● Required action 1: In the scroll compressor description, reproduce word for word the passage starting at "The upper surface" and ending at "compressor according to the conventional art.".
● Required action 2: Recast the paragraph of the scroll compressor description that begins "The temperature protecting device (B) comprises" as a list, keeping its main facts.
● Required action 3: Extend the scroll compressor description with new text that picks up after its last sentence.

● Given text:
The cylinder 150 is fixed on one side of the separating panel 120, and bypass flow passages 156 through which the fluid of high pressure in the second chamber 118 is by-passed to the first chamber 116 are formed on an upper and lower parts of the cylinder 150.

The upper surface of the piston 152 is disposed to adhere to the bypass flow passage 156, and the elastic member 154 is disposed between the lower surface of the piston 152 and the inner wall of the cylinder 150 to provide the piston 152 with the elastic force by which the bypass flow passage 156 is closed.

Operation of the pressure protecting device in the scroll compressor according to the conventional art will be described as follows.

FIG. 3 is a view showing an operational status of the pressure protecting device in the scroll compressor according to the conventional art.

In case that the operational range of the compressor is normal, when the electric source is applied to the driving unit 108, the rotating shaft 112 rotates to orbit the orbiting scroll 132, and the fluid sucked into the first chamber 116 through the suction pipe 102 is compressed by the interaction between the orbiting vane 130 and the fixed vane 126. In addition, the compressed fluid is flowed into the second chamber 118 and discharged to outer side through the discharging pipe 104.

During the operation of the compressor as described above, if the pressure difference between the first chamber 116 and the second chamber 118 is larger than a predetermined value or if the pressure in the first chamber 116 is lower than a predetermined level, the pressure protecting device is operated to provide the first chamber 116 with the fluid of high pressure in the second chamber 118, and thereby, the pressure difference between the first chamber 116 and the second chamber 118 is maintained to be an appropriate level.

That is, when the pressure difference between the first chamber 116 and the second chamber 118 becomes larger than pre-set value, the piston 152 moves downward as overcoming the elastic force of the spring 154 by the pressure of the high pressure fluid in the second chamber 118. Then, the bypass flow passage 156 is opened, and the fluid of high pressure in the second chamber 118 is by-passed to the first chamber 116 to maintain the pressure of the fluid in the first and second chambers 116 and 118 to be the set status.

FIG. 4 is a cross-sectional view showing a state that a temperature protecting device is installed on the scroll compressor according to the conventional art, and FIG. 5 is a cross-sectional view showing the temperature protecting device according to the conventional art.

The temperature protecting device (B) comprises: a bypass hole 170 penetrating between the first chamber 116 and the second chamber 118 formed on one side of the separating panel 120; a thermo-disk 172 disposed on an upper surface of the bypass hole 170; and a cover 174 for supporting both ends of the thermo-disk 172 fixed in the boundary direction of an upper part of the bypass hole 170. Herein, the thermo-disk is formed as overlapping two members having different thermal deformation rates, and a through hole 176 through which the fluid passes is formed on an upper part of the cover 174.

● Source data:
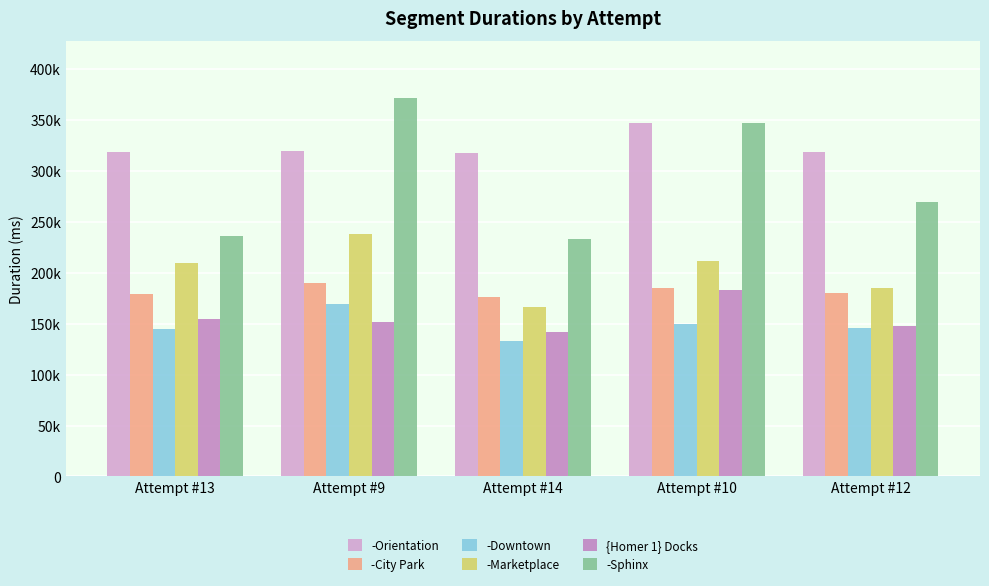

What are all the series names shown in the legend?

-Orientation, -City Park, -Downtown, -Marketplace, {Homer 1} Docks, -Sphinx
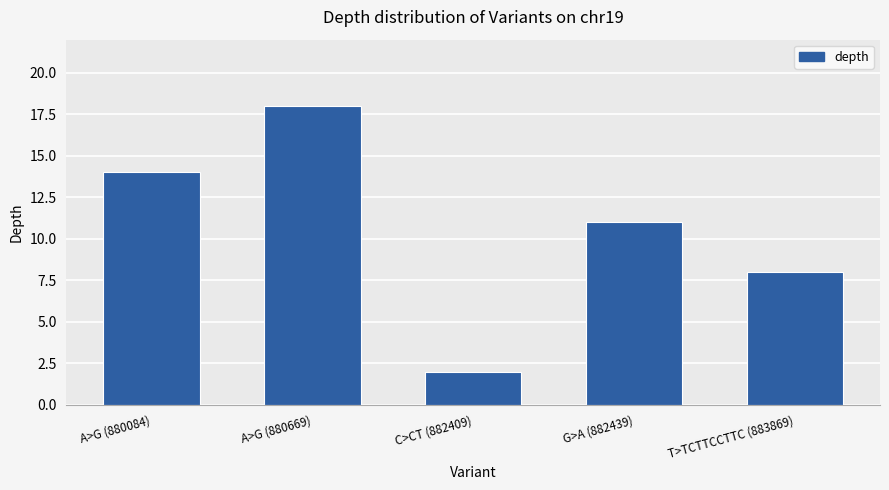

What is the minimum value shown in the chart?

2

● Answer area 1:
The upper surface of the piston 152 is disposed to adhere to the bypass flow passage 156, and the elastic member 154 is disposed between the lower surface of the piston 152 and the inner wall of the cylinder 150 to provide the piston 152 with the elastic force by which the bypass flow passage 156 is closed.

Operation of the pressure protecting device in the scroll compressor according to the conventional art will be described as follows.

FIG. 3 is a view showing an operational status of the pressure protecting device in the scroll compressor according to the conventional art.

● Answer area 2:
The temperature protecting device (B) consists of:
- a bypass hole 170 formed on one side of the separating panel 120, penetrating between the first chamber 116 and the second chamber 118
- a thermo-disk 172 placed on an upper surface of the bypass hole 170, made of two overlapping members with different thermal deformation rates
- a cover 174 fixed in the boundary direction of an upper part of the bypass hole 170, supporting both ends of the thermo-disk 172, with a through hole 176 on its upper part for the fluid to pass through

● Answer area 3:
FIG. 6 is a view showing an operational status of the temperature protecting device according to the conventional art.

The temperature protecting device (B) maintains the state that the thermo-disk 172 blocks the bypass hole 170 when the compressor is normally operated, and when the temperature in the second chamber 118 is larger than a set value, the thermo-disk is distorted by the heat to open the bypass hole 170. Then the fluid in the second chamber 118 is by-passed to the first chamber 116 through the bypass hole 170 to decrease the temperature in the second chamber 118. At that time, when the temperature becomes lower than the set value, the thermo-disk is returned to the original state to block the bypass hole 170.

However, according to the protecting device in the scroll compressor of the conventional art, in case that only the pressure protecting device is installed, the protection according to the temperature change in the compressor can not be made. In addition, when only the temperature compensating device is installed, the protection according to the pressure change in the compressor can not be made. In case that the pressure and the temperature protecting devices are disposed, the structure of the compressor becomes complex and the production cost is increased.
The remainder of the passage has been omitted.